A founder of the British Black Women’s Movement has challenged the ideas set forth in Beyoncé’s Black Panther-inspired Super Bowl 50 halftime show and the video for her single “Formation” in an interview earlier this month.
Beverley Bryan was at the forefront of the Black women’s movement in the UK during the 1970s. In fact, she founded a movement that stemmed from the sociopolitical galvanization of the British Black Panther movement.
Bryan is now a retired professor from the University of West Indies and co-author of the pioneering book about the rise of Black British feminism during the 1970s called The Heart of the Race: Black Women’s Lives in Britain.
The history of the Black Panther Party has been defined by raw Blackness and vigorous activism. The group’s goals have been to protect, feed, educate and free Black communities from capitalistic white oppression. In the United States, the group was vilified and hunted down by numerous American counter intelligence agencies, but abroad the group was celebrated for taking on American imperialism with rigorous fortitude.
Many of Beyoncé’s critics were outraged because of the Black Panther iconography and their many clashes with police in the late 1960s and ’70s. But many people did not see the video as some political treatise on Black liberation. For example, rapper Killer Mike believes the video was a personal declaration of Blackness. Back in February, the rapper stated:
“White people, it’s not always about you,” he said during an appearance on HBO’s Real Time With Bill Maher. “And what I mean by that is when you hear her talk about the record, she says first, ‘I’m not in the Illuminati.’ She’s talking to other Black people, saying, ‘Look, stupid. Because I’m not at Ferguson when you want me to be doesn’t mean I’ve sold you out.’ And then the rest of the first verse is about her telling other Black people, ‘I like being Black. This is the type of Black I am. I like the fact that my daughter’s Black… I like me.’ White people, that conversation wasn’t even for you.”

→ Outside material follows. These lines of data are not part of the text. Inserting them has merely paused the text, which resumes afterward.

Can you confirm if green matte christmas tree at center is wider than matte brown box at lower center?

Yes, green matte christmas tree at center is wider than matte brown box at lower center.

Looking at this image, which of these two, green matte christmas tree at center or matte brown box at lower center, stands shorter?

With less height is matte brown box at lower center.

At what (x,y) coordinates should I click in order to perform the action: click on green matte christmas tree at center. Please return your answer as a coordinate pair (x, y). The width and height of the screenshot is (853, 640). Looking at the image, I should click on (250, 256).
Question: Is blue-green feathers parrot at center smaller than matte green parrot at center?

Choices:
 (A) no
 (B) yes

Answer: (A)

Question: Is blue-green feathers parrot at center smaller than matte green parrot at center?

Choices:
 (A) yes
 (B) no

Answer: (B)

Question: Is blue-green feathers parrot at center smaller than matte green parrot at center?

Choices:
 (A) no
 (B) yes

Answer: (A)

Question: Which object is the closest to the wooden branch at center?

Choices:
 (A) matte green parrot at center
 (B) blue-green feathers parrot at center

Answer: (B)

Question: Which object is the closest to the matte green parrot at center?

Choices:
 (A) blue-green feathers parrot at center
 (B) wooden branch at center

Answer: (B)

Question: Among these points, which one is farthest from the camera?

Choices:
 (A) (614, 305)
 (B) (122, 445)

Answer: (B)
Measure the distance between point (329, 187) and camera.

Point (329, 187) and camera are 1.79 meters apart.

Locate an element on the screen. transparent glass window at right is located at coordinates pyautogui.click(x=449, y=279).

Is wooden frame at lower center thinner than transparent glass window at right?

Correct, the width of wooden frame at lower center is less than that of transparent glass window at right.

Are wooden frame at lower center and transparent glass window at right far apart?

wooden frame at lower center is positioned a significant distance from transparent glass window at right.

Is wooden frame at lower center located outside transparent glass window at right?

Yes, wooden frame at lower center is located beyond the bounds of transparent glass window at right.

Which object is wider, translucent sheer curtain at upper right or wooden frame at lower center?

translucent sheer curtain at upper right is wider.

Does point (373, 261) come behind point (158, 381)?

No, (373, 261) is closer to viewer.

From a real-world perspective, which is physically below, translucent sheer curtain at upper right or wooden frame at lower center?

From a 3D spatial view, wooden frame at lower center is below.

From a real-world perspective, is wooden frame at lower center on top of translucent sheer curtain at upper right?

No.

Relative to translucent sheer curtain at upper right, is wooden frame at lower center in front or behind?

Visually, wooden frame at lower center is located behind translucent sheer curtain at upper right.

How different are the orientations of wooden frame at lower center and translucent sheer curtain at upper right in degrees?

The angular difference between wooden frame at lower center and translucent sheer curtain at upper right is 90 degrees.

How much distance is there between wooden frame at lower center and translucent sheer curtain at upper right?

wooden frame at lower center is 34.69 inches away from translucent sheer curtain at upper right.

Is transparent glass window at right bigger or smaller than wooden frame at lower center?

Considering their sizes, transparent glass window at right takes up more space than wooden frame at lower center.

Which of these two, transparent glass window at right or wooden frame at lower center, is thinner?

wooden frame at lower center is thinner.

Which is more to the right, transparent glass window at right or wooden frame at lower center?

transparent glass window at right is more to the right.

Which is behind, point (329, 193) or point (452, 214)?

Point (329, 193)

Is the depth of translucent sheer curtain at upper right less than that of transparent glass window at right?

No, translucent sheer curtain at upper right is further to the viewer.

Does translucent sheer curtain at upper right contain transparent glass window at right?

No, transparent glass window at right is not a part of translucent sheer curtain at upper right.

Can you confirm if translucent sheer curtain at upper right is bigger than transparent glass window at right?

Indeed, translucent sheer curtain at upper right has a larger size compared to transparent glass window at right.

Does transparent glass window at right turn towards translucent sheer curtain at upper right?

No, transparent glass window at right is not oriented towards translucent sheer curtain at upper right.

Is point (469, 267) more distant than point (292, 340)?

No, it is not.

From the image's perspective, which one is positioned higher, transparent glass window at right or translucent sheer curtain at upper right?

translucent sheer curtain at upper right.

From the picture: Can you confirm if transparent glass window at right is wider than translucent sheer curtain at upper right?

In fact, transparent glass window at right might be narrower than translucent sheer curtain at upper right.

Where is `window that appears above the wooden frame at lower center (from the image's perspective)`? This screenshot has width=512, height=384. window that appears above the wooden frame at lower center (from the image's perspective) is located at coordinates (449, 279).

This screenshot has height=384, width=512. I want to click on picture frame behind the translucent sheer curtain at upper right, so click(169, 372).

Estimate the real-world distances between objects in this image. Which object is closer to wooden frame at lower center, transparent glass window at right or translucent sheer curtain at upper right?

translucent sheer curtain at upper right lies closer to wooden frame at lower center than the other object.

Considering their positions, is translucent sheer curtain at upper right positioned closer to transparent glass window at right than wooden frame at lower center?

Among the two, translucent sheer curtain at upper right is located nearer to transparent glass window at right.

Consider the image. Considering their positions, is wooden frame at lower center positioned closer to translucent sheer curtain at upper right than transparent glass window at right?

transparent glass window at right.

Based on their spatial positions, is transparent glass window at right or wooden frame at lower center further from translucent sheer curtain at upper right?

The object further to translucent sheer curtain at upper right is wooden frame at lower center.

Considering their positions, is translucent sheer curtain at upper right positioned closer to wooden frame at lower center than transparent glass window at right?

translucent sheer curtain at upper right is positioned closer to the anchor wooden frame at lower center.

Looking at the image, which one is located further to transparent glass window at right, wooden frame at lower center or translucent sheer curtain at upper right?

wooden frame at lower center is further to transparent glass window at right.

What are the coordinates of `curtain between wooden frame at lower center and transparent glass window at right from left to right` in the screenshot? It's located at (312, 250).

However, there are some who did not care for the entertainer’s intentions.
In a March 10 interview with The Debrief, Bryan was asked what she thought of the video, and she was not fond of it. Saying that “struggle is not a commodity, right, to get you more clicks. It’s not a commodity to be packaged and sold, so there!”

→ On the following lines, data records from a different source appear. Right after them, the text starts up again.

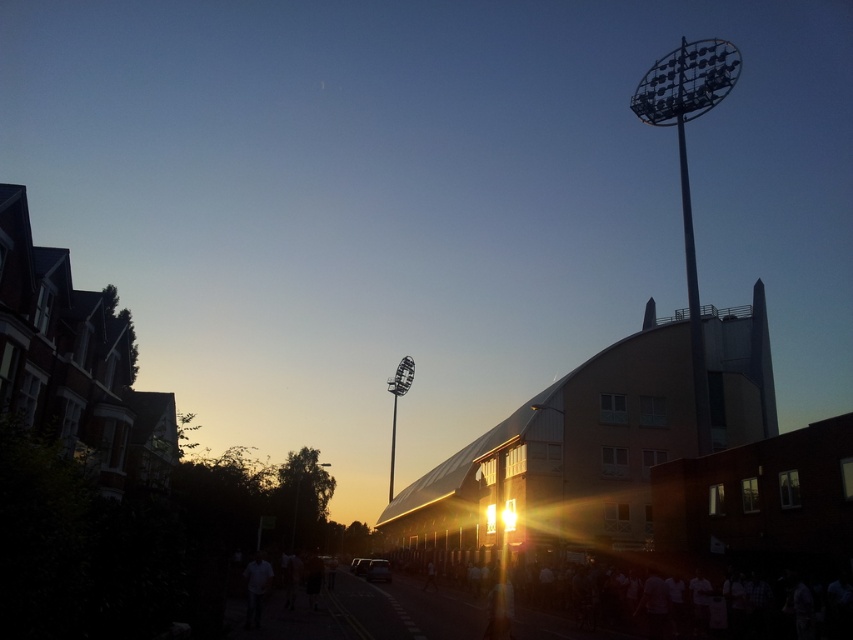
You are a delivery person trying to navigate through the street scene. You need to deliver a package to a location near the yellow painted asphalt at center. However, there is a white matte crowd at lower right blocking your path. Can you go around the crowd to reach the asphalt? Please explain your reasoning based on their positions.

The white matte crowd at lower right is to the right of the yellow painted asphalt at center, so you can go around the crowd by moving to the left side of the asphalt to reach your destination.

You are a delivery drone flying over the street scene described. Your mission is to land on the yellow painted asphalt at center. However, there is a white matte crowd at lower right in your path. Based on the scene, can you safely land without hitting the crowd?

The white matte crowd at lower right is taller than the yellow painted asphalt at center, meaning the crowd is physically higher. Since the drone must descend to land on the asphalt, it would have to pass under the crowd. This might be possible if there is enough vertical clearance between the crowd and the asphalt. However, the description only states the crowd is taller, not the horizontal distance. Without knowing the horizontal separation, we cannot confirm safety. The answer requires more information.

You are standing at the point with coordinates point (691, 602) and want to walk towards the residential buildings on the left. Which direction should you go?

The residential buildings on the left are located to the left of your current position at point (691, 602). To walk towards them, you should go to the left.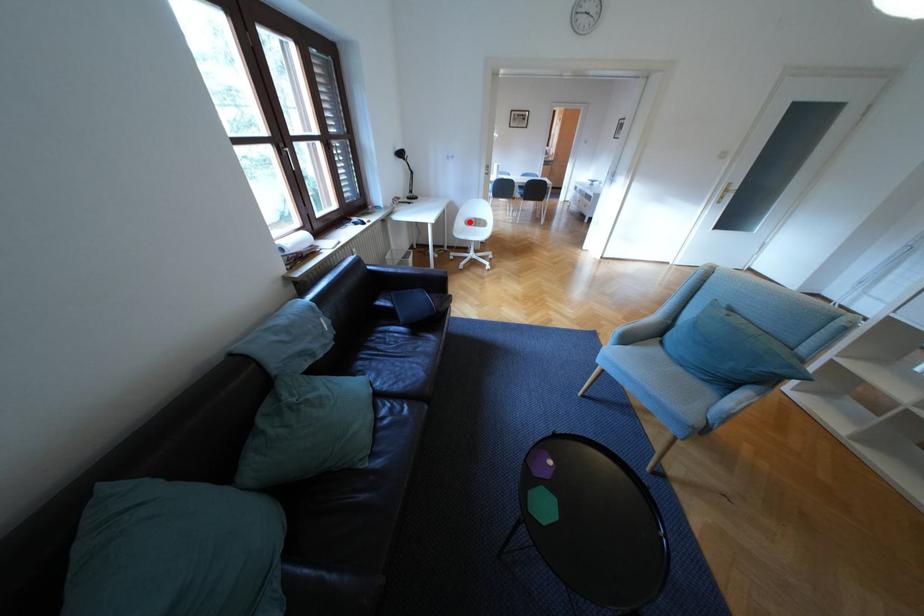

Bryan feels that there is a capitalistic gain to be made here and that it may not be genuine. To her, Beyoncé has trivialized the movement.
“So [I know] you’re going to ask me about Beyoncé, let me tell you first of all, I have zero interest in Beyoncé. I don’t kinda pretend to have an interest in her, I looked at the video you were talking about, it was Formation right? There was a link from an older American man, probably someone who was from the Panthers, the phrase he said I liked was being a Black Panther was not about being cool and hip it really was people who put their life on the line, some people died in order to make a point for racial and social justice.”
This year marks the 50th anniversary of the group, and many people have not heard of the Black Panthers in Great Britain.
According to the writer Anne-Marie Angelo in The Black Panthers in London, 1967– 1972: A Diasporic Struggle Navigates the Black Atlantic, “the British Panthers took their ideological inspiration from the U.S. Panthers. The U.K. Panthers appropriated the U.S. Panthers’ revolutionary aesthetic as a model for protest, necessary violence, and for engaging with the state.”
From this movement, Black women became empowered as well, creating the nation’s first Black women’s movement. Bryan’s work as an activist helped change and inspire the lives of Black British women. She joined the group right out of college and became a member to do more “radical” forms of activism after working with others, she said.
Bryan’s comments go against other former Black Panther members who have come out to support Beyoncé’s “Formation.”